I haven't found satisfactory answers in there though.
My examples below use the following modules
import csv
from itertools import takewhile
Here is my problem. I have a csv file which I want to parse using itertools.
For instance, i want to separate the header from the content. This is spotted by the presence of a keyword in the first column.
Here is file.csv
example
a, content
b, content
KEYWORD, something else
c, let's continue
The two first lines compose the header of the file.
The KEYWORD
line separates it from the content: the last line.
Even, if it is not properly part of the content, I want to parse the separation row.
with open('file.csv', 'rb') as f:
reader = csv.reader(f)
header = takewhile(lambda x: x[0] != 'KEYWORD', reader)
for row in header:
print(row)
print('End of header')
for row in reader:
print(row)
I was not expecting this, but the KEYWORD
line is skipped.
As you will see in the following output:
['a', ' content']
['b', ' content']
End of header
['c', " let's continue"]
I have tried simulating the csv reader to see if it was coming from there.

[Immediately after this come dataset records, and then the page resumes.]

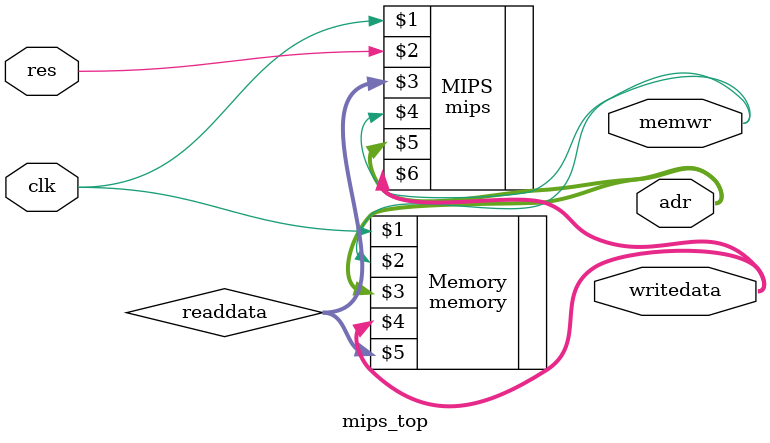
<source format=sv>
`timescale 1ns / 1ps


module mips_top(
    input logic clk,res,
    output logic [31:0]writedata,adr,
    output logic memwr
    );
    logic [31:0] readdata;
    memory Memory(clk,memwr,adr,writedata,readdata);
    mips MIPS(clk,res,readdata,memwr,adr,writedata);
endmodule

</source>
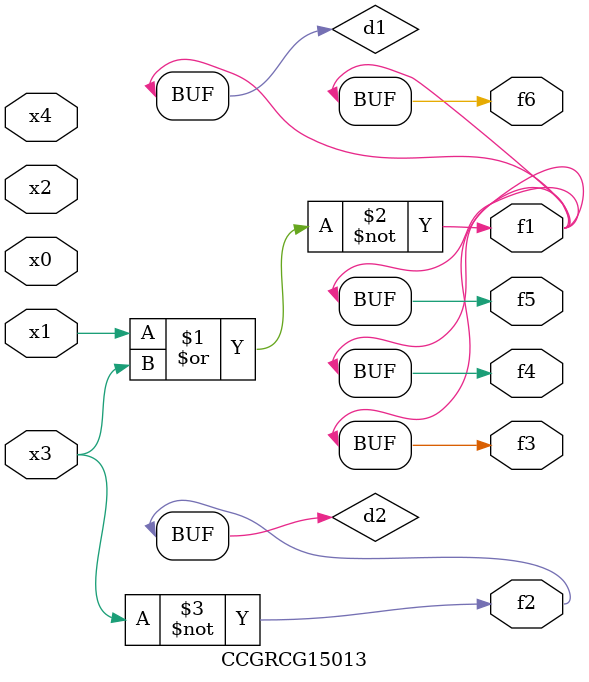
<source format=v>
module CCGRCG15013(
	input x0, x1, x2, x3, x4,
	output f1, f2, f3, f4, f5, f6
);

	wire d1, d2;

	nor (d1, x1, x3);
	not (d2, x3);
	assign f1 = d1;
	assign f2 = d2;
	assign f3 = d1;
	assign f4 = d1;
	assign f5 = d1;
	assign f6 = d1;
endmodule

</source>
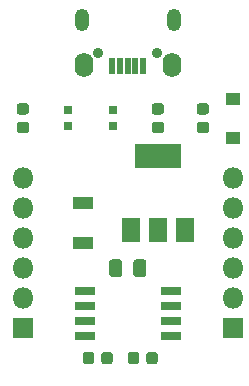
<source format=gts>
%TF.GenerationSoftware,KiCad,Pcbnew,(5.1.6)-1*%
%TF.CreationDate,2020-11-18T13:32:08+05:30*%
%TF.ProjectId,ATTiny85 Development Board,41545469-6e79-4383-9520-446576656c6f,rev?*%
%TF.SameCoordinates,Original*%
%TF.FileFunction,Soldermask,Top*%
%TF.FilePolarity,Negative*%
%FSLAX46Y46*%
G04 Gerber Fmt 4.6, Leading zero omitted, Abs format (unit mm)*
G04 Created by KiCad (PCBNEW (5.1.6)-1) date 2020-11-18 13:32:08*
%MOMM*%
%LPD*%
G01*
G04 APERTURE LIST*
%ADD10R,1.800000X1.000000*%
%ADD11O,1.800000X1.800000*%
%ADD12R,1.800000X1.800000*%
%ADD13O,0.900000X0.900000*%
%ADD14O,1.250000X1.900000*%
%ADD15O,1.550000X2.100000*%
%ADD16R,0.550000X1.400000*%
%ADD17R,1.600000X2.100000*%
%ADD18R,3.900000X2.100000*%
%ADD19R,0.800000X0.700000*%
%ADD20R,1.300000X1.000000*%
%ADD21R,1.800000X0.750000*%
G04 APERTURE END LIST*
D10*
%TO.C,SW1*%
X133350000Y-121080000D03*
X133350000Y-117680000D03*
%TD*%
D11*
%TO.C,J3*%
X146050000Y-115570000D03*
X146050000Y-118110000D03*
X146050000Y-120650000D03*
X146050000Y-123190000D03*
X146050000Y-125730000D03*
D12*
X146050000Y-128270000D03*
%TD*%
D13*
%TO.C,J1*%
X134660000Y-104940000D03*
X139660000Y-104940000D03*
D14*
X133285000Y-102190000D03*
X141035000Y-102190000D03*
D15*
X133435000Y-105990000D03*
X140885000Y-105990000D03*
D16*
X135860000Y-106040000D03*
X136510000Y-106040000D03*
X137160000Y-106040000D03*
X137810000Y-106040000D03*
X138460000Y-106040000D03*
%TD*%
D17*
%TO.C,U2*%
X137400000Y-119990000D03*
X142000000Y-119990000D03*
X139700000Y-119990000D03*
D18*
X139700000Y-113690000D03*
%TD*%
%TO.C,R4*%
G36*
G01*
X136685000Y-122678700D02*
X136685000Y-123701300D01*
G75*
G02*
X136446300Y-123940000I-238700J0D01*
G01*
X135823700Y-123940000D01*
G75*
G02*
X135585000Y-123701300I0J238700D01*
G01*
X135585000Y-122678700D01*
G75*
G02*
X135823700Y-122440000I238700J0D01*
G01*
X136446300Y-122440000D01*
G75*
G02*
X136685000Y-122678700I0J-238700D01*
G01*
G37*
G36*
G01*
X138735000Y-122678700D02*
X138735000Y-123701300D01*
G75*
G02*
X138496300Y-123940000I-238700J0D01*
G01*
X137873700Y-123940000D01*
G75*
G02*
X137635000Y-123701300I0J238700D01*
G01*
X137635000Y-122678700D01*
G75*
G02*
X137873700Y-122440000I238700J0D01*
G01*
X138496300Y-122440000D01*
G75*
G02*
X138735000Y-122678700I0J-238700D01*
G01*
G37*
%TD*%
%TO.C,C1*%
G36*
G01*
X137155000Y-131091250D02*
X137155000Y-130528750D01*
G75*
G02*
X137398750Y-130285000I243750J0D01*
G01*
X137886250Y-130285000D01*
G75*
G02*
X138130000Y-130528750I0J-243750D01*
G01*
X138130000Y-131091250D01*
G75*
G02*
X137886250Y-131335000I-243750J0D01*
G01*
X137398750Y-131335000D01*
G75*
G02*
X137155000Y-131091250I0J243750D01*
G01*
G37*
G36*
G01*
X138730000Y-131091250D02*
X138730000Y-130528750D01*
G75*
G02*
X138973750Y-130285000I243750J0D01*
G01*
X139461250Y-130285000D01*
G75*
G02*
X139705000Y-130528750I0J-243750D01*
G01*
X139705000Y-131091250D01*
G75*
G02*
X139461250Y-131335000I-243750J0D01*
G01*
X138973750Y-131335000D01*
G75*
G02*
X138730000Y-131091250I0J243750D01*
G01*
G37*
%TD*%
%TO.C,C2*%
G36*
G01*
X134320000Y-130528750D02*
X134320000Y-131091250D01*
G75*
G02*
X134076250Y-131335000I-243750J0D01*
G01*
X133588750Y-131335000D01*
G75*
G02*
X133345000Y-131091250I0J243750D01*
G01*
X133345000Y-130528750D01*
G75*
G02*
X133588750Y-130285000I243750J0D01*
G01*
X134076250Y-130285000D01*
G75*
G02*
X134320000Y-130528750I0J-243750D01*
G01*
G37*
G36*
G01*
X135895000Y-130528750D02*
X135895000Y-131091250D01*
G75*
G02*
X135651250Y-131335000I-243750J0D01*
G01*
X135163750Y-131335000D01*
G75*
G02*
X134920000Y-131091250I0J243750D01*
G01*
X134920000Y-130528750D01*
G75*
G02*
X135163750Y-130285000I243750J0D01*
G01*
X135651250Y-130285000D01*
G75*
G02*
X135895000Y-130528750I0J-243750D01*
G01*
G37*
%TD*%
D19*
%TO.C,D1*%
X132080000Y-111190000D03*
X132080000Y-109790000D03*
%TD*%
%TO.C,D2*%
X135890000Y-109790000D03*
X135890000Y-111190000D03*
%TD*%
D20*
%TO.C,D3*%
X146050000Y-108840000D03*
X146050000Y-112140000D03*
%TD*%
%TO.C,D4*%
G36*
G01*
X139981250Y-110190000D02*
X139418750Y-110190000D01*
G75*
G02*
X139175000Y-109946250I0J243750D01*
G01*
X139175000Y-109458750D01*
G75*
G02*
X139418750Y-109215000I243750J0D01*
G01*
X139981250Y-109215000D01*
G75*
G02*
X140225000Y-109458750I0J-243750D01*
G01*
X140225000Y-109946250D01*
G75*
G02*
X139981250Y-110190000I-243750J0D01*
G01*
G37*
G36*
G01*
X139981250Y-111765000D02*
X139418750Y-111765000D01*
G75*
G02*
X139175000Y-111521250I0J243750D01*
G01*
X139175000Y-111033750D01*
G75*
G02*
X139418750Y-110790000I243750J0D01*
G01*
X139981250Y-110790000D01*
G75*
G02*
X140225000Y-111033750I0J-243750D01*
G01*
X140225000Y-111521250D01*
G75*
G02*
X139981250Y-111765000I-243750J0D01*
G01*
G37*
%TD*%
D12*
%TO.C,J2*%
X128270000Y-128270000D03*
D11*
X128270000Y-125730000D03*
X128270000Y-123190000D03*
X128270000Y-120650000D03*
X128270000Y-118110000D03*
X128270000Y-115570000D03*
%TD*%
%TO.C,R1*%
G36*
G01*
X128551250Y-110190000D02*
X127988750Y-110190000D01*
G75*
G02*
X127745000Y-109946250I0J243750D01*
G01*
X127745000Y-109458750D01*
G75*
G02*
X127988750Y-109215000I243750J0D01*
G01*
X128551250Y-109215000D01*
G75*
G02*
X128795000Y-109458750I0J-243750D01*
G01*
X128795000Y-109946250D01*
G75*
G02*
X128551250Y-110190000I-243750J0D01*
G01*
G37*
G36*
G01*
X128551250Y-111765000D02*
X127988750Y-111765000D01*
G75*
G02*
X127745000Y-111521250I0J243750D01*
G01*
X127745000Y-111033750D01*
G75*
G02*
X127988750Y-110790000I243750J0D01*
G01*
X128551250Y-110790000D01*
G75*
G02*
X128795000Y-111033750I0J-243750D01*
G01*
X128795000Y-111521250D01*
G75*
G02*
X128551250Y-111765000I-243750J0D01*
G01*
G37*
%TD*%
%TO.C,R5*%
G36*
G01*
X143791250Y-111765000D02*
X143228750Y-111765000D01*
G75*
G02*
X142985000Y-111521250I0J243750D01*
G01*
X142985000Y-111033750D01*
G75*
G02*
X143228750Y-110790000I243750J0D01*
G01*
X143791250Y-110790000D01*
G75*
G02*
X144035000Y-111033750I0J-243750D01*
G01*
X144035000Y-111521250D01*
G75*
G02*
X143791250Y-111765000I-243750J0D01*
G01*
G37*
G36*
G01*
X143791250Y-110190000D02*
X143228750Y-110190000D01*
G75*
G02*
X142985000Y-109946250I0J243750D01*
G01*
X142985000Y-109458750D01*
G75*
G02*
X143228750Y-109215000I243750J0D01*
G01*
X143791250Y-109215000D01*
G75*
G02*
X144035000Y-109458750I0J-243750D01*
G01*
X144035000Y-109946250D01*
G75*
G02*
X143791250Y-110190000I-243750J0D01*
G01*
G37*
%TD*%
D21*
%TO.C,U1*%
X140810000Y-125095000D03*
X140810000Y-126365000D03*
X140810000Y-127635000D03*
X140810000Y-128905000D03*
X133510000Y-128905000D03*
X133510000Y-127635000D03*
X133510000Y-126365000D03*
X133510000Y-125095000D03*
%TD*%
M02*

</source>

But apparently not. The following code produces the same behavior.
l = [['a', 'content'],
['b','content'],
['KEYWORD', 'something else'],
['c', "let's continue"]]
i = iter(l)
header = takewhile(lambda x: x[0] != 'KEYWORD', i)
for row in header:
print(row)
print('End of header')
for row in i:
print(row)
How can I do to use the feature of takewhile, while preventing the following for the skip the unparsed line ?
As I have understood, the first for
calls for next
on the iterator, to test its content.
The second calls for next
once again, to gather the value.
And the separation row is hence skipped.